Ramon Fonseca said the firm Mossack Fonseca had lodged a criminal complaint with Panamanian prosecutors on Monday over the breach.

He added that in all the reporting so far “nobody is talking of the hack, and that is the only crime that has been committed.”

In a telephone message responding to questions, Fonseca said: “We have lodged a complaint. We have a technical report that we were hacked by servers abroad.”

He did not specify from which country the hack was carried out.

Fonseca also rued the fact that reporting on the 11.5 million documents taken from Mossack Fonseca’s computer system focused on the high-profile clients who had used the law firm to set up offshore companies to hold their wealth.

“We don’t understand.
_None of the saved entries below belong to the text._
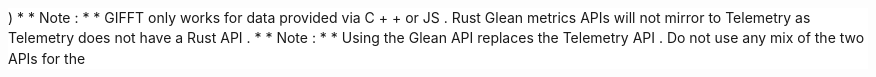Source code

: )
*
*
Note
:
*
*
GIFFT
only
works
for
data
provided
via
C
+
+
or
JS
.
Rust
Glean
metrics
APIs
will
not
mirror
to
Telemetry
as
Telemetry
does
not
have
a
Rust
API
.
*
*
Note
:
*
*
Using
the
Glean
API
replaces
the
Telemetry
API
.
Do
not
use
any
mix
of
the
two
APIs
for
the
The world is already accepting that privacy is not a human right,” he said.

The hack has badly shaken Panama’s financial services sector, which relied on discretion to do its business.

With high-profile politicians, sports stars, celebrities and a few criminals revealed to have used Mossack Fonseca to set up offshore entities, scrutiny on the small Central American nation has suddenly ramped up.

But the law firm and the government have stressed that offshore companies are not, in themselves, illegal, and that Mossack Fonseca was not responsible for what its clients used them for.

The government, which has recently seen through reforms to get the country taken off an international list of states seen as money-laundering hubs, is mounting a fierce defence of the financial sector, which contributes seven per cent of gross domestic product.